O mesmo raciocínio explica a escolha do PIX como símbolo da disputa. A discussão técnica desaparece. O objetivo passa a ser associar qualquer crítica americana a algo presente no cotidiano de milhões de brasileiros, porque a mensagem é simples. Se existe ameaça ao PIX, a culpa seria dos Bolsonaro. Tudo é ferramenta de campanha.

Fingimentos

A narrativa também exige que o público acredite em uma premissa pouco plausível. Seria razoável imaginar que Flávio Bolsonaro, sozinho, ou mesmo acompanhado de seus aliados americanos, possui influência suficiente para definir uma extensa lista de tarifas, exceções, sanções e reclamações estratégicas dos Estados Unidos contra o Brasil. Inclusive sobre o PIX? A resposta parece evidente.
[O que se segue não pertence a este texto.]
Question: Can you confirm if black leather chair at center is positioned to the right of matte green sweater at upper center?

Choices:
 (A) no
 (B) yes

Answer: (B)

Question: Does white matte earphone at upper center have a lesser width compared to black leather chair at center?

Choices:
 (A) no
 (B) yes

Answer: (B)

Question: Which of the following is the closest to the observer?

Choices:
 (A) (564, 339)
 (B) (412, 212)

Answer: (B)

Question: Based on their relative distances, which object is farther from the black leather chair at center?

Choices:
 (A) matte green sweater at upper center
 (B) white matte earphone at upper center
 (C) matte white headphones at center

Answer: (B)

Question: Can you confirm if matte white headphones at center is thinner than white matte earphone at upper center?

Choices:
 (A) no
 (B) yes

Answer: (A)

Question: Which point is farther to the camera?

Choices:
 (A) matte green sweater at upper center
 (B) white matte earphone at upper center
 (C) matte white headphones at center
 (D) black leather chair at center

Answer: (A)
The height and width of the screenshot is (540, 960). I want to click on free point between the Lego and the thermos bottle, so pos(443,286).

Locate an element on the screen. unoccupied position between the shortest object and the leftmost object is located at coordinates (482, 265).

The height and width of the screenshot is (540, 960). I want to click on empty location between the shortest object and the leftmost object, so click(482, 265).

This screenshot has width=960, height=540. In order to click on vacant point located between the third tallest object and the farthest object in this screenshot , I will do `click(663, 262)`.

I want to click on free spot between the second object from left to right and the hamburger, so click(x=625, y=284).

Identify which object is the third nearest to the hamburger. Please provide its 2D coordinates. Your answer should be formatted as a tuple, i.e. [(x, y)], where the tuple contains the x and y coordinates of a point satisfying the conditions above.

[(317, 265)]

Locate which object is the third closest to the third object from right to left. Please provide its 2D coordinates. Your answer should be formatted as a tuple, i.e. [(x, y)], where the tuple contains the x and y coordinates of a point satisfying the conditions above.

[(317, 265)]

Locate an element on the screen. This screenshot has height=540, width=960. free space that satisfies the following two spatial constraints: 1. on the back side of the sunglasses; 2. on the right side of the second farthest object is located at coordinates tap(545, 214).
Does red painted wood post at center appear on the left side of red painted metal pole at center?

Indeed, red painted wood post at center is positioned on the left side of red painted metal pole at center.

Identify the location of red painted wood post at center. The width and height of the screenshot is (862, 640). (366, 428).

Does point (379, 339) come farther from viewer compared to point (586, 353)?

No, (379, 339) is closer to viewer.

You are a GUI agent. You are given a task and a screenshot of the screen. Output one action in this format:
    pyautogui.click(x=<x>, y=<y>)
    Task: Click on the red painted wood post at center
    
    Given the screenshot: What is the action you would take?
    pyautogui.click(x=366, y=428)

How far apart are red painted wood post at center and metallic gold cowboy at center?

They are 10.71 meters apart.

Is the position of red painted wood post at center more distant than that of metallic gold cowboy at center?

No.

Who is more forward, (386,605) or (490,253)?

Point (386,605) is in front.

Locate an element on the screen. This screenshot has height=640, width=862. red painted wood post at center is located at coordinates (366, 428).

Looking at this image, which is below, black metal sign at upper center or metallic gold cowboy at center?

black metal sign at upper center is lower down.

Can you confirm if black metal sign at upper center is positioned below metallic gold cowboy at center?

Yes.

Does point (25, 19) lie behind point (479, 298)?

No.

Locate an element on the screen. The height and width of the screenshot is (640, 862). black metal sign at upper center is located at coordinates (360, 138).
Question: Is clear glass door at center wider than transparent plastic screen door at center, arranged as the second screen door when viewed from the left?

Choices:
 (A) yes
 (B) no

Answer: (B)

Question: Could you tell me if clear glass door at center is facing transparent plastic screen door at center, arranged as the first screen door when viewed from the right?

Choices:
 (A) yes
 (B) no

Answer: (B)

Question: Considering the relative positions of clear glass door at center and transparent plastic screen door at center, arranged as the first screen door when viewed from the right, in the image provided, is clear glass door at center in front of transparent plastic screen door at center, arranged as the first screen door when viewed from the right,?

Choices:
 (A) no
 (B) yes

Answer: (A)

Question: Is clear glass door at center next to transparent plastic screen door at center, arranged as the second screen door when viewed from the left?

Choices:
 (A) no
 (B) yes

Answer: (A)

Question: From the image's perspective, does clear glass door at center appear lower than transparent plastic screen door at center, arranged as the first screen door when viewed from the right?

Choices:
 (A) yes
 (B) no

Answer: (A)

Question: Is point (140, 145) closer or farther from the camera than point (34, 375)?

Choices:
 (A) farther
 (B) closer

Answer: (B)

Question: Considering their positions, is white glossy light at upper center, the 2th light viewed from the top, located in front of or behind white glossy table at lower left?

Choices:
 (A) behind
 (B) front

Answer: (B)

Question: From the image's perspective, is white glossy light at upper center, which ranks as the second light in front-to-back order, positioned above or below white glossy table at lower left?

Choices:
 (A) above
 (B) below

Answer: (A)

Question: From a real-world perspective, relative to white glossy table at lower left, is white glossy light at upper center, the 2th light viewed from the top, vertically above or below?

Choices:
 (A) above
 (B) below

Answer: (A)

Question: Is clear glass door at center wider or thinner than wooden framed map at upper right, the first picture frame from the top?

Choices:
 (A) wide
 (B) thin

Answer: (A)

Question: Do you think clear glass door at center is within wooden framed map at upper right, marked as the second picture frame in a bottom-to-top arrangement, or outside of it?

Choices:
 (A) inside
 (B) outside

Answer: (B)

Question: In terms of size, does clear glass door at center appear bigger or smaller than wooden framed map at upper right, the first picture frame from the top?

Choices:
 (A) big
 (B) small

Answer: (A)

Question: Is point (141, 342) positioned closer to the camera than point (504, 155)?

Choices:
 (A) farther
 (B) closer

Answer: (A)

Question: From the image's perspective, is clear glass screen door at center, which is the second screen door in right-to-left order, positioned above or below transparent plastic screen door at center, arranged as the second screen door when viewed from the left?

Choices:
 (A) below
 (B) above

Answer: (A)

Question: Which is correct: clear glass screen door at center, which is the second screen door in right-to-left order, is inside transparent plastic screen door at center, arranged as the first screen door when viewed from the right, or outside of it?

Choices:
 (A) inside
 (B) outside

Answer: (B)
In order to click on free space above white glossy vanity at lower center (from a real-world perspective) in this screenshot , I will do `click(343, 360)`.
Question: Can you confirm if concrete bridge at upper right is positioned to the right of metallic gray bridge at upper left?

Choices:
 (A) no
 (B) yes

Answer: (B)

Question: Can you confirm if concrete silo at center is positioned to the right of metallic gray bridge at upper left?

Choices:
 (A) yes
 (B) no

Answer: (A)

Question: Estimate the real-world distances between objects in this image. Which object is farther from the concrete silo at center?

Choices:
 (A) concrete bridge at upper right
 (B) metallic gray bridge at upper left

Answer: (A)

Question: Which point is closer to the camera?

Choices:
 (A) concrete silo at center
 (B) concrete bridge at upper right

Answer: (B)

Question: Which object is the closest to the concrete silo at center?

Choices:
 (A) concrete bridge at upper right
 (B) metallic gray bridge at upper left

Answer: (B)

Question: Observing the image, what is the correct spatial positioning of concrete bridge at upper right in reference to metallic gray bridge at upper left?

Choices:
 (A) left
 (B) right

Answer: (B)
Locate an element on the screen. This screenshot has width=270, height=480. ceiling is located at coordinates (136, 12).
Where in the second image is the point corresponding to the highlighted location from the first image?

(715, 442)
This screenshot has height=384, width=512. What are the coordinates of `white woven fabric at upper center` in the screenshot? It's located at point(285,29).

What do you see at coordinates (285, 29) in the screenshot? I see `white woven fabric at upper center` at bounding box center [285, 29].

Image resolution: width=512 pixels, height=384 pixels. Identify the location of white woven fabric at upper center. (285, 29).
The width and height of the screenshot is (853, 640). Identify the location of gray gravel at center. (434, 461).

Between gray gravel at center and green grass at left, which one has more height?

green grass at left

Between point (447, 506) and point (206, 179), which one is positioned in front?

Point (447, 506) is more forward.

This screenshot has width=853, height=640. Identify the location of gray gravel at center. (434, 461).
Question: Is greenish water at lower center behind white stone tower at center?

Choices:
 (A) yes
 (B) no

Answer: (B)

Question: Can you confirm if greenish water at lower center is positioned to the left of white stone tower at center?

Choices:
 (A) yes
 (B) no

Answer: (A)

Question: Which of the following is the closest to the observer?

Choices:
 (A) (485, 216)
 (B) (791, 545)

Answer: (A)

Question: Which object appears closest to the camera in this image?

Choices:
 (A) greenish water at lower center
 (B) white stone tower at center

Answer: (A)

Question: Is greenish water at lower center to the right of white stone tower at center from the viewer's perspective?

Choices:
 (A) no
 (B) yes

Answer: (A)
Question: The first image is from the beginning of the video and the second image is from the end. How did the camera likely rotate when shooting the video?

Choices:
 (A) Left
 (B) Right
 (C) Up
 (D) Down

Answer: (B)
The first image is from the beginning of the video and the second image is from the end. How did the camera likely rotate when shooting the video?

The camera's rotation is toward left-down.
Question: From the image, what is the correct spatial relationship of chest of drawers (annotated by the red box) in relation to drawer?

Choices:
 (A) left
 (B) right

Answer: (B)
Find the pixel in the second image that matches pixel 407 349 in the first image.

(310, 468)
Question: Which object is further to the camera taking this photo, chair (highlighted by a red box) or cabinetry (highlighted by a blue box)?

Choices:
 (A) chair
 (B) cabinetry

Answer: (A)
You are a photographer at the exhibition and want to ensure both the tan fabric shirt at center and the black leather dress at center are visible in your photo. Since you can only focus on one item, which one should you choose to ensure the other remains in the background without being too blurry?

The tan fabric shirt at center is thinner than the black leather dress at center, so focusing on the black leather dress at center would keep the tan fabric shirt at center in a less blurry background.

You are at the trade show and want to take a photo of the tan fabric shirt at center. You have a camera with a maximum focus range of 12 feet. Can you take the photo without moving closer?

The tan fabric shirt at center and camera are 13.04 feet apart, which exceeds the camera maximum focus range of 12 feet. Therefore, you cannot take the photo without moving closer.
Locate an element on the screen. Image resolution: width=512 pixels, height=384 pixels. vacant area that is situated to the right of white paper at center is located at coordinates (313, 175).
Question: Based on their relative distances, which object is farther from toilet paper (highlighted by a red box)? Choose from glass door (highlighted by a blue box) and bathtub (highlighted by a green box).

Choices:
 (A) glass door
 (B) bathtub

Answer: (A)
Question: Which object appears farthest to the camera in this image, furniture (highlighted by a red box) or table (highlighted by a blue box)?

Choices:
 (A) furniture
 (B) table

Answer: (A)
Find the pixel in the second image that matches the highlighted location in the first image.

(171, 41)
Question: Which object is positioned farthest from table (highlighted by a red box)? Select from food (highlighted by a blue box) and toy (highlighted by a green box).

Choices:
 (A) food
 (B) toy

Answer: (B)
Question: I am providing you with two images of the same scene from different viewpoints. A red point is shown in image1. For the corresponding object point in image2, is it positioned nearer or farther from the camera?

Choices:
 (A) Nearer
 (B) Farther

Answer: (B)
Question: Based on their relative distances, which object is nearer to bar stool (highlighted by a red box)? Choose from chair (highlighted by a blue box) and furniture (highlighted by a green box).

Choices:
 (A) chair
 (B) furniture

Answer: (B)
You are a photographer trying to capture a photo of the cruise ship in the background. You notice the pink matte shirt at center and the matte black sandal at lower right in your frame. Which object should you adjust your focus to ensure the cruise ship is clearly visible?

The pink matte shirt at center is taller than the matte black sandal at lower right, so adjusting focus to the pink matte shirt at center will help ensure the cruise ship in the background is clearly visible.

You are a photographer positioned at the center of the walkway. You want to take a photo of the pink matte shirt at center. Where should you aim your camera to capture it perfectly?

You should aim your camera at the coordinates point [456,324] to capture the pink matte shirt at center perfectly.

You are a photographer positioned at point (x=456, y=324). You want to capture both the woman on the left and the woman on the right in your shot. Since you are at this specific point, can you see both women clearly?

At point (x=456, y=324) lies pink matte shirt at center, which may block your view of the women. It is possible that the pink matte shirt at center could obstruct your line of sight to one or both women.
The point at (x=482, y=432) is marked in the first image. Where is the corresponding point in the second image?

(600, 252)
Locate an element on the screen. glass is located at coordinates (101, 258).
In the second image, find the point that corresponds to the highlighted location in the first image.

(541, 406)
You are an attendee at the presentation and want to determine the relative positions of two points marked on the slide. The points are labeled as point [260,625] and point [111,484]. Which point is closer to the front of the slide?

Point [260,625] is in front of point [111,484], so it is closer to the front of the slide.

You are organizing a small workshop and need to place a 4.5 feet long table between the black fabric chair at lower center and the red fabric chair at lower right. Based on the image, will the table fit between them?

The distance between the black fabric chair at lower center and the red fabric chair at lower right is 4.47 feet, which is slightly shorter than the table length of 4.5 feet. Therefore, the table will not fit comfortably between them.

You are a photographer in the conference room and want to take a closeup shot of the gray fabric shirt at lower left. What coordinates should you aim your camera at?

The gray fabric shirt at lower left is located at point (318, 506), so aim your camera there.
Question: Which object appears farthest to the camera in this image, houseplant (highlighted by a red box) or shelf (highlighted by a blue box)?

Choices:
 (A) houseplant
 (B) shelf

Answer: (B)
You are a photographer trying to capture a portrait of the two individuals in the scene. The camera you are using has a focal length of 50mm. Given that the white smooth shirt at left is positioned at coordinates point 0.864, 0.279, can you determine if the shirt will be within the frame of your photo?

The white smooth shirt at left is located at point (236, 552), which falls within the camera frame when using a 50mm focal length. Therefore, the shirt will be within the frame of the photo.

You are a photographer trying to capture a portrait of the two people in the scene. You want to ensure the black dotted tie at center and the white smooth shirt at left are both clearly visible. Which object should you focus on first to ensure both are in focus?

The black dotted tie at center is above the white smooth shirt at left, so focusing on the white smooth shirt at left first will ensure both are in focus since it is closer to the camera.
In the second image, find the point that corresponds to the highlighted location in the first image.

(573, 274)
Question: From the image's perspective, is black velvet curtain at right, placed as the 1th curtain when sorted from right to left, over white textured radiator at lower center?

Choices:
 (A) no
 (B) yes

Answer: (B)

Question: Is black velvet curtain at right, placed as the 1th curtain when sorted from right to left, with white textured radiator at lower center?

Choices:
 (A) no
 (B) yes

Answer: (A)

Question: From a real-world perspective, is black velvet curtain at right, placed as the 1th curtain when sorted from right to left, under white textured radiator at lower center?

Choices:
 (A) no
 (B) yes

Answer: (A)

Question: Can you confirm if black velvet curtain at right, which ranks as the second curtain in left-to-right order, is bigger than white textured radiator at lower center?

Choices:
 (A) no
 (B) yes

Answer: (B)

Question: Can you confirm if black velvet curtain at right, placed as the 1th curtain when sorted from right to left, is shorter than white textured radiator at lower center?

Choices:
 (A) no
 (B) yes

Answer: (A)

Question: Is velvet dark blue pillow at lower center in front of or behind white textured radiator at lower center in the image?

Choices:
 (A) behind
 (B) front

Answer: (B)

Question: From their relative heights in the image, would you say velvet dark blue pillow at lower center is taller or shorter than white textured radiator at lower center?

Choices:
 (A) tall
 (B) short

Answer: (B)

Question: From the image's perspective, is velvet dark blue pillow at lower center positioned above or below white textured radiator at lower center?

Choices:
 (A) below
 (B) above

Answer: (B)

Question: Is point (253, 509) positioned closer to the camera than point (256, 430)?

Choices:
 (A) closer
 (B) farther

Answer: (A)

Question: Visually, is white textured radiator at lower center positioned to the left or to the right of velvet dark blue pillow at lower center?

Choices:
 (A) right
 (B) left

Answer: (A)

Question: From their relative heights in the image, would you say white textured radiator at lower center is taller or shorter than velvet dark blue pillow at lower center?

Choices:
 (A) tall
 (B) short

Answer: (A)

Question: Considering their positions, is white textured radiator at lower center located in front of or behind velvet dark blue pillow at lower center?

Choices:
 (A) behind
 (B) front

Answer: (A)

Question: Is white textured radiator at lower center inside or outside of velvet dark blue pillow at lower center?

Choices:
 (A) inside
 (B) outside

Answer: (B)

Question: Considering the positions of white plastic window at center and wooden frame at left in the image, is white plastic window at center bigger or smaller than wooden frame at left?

Trump utiliza o Brasil como peça de uma negociação maior. Flávio participa desse jogo e aceita representar um papel que lhe interessa politicamente, especialmente após o desgaste provocado pelo caso Banco Master. Trump reforça essa encenação porque ela serve aos interesses americanos. Lula também participa porque a narrativa produz dividendos eleitorais.

Todos fingem desempenhar um papel decisivo. Enquanto isso, os problemas apontados pelos americanos permanecem sem solução, as disputas políticas ocupam o centro do debate e os brasileiros comuns vão acabar pagando a conta. Quer apostar?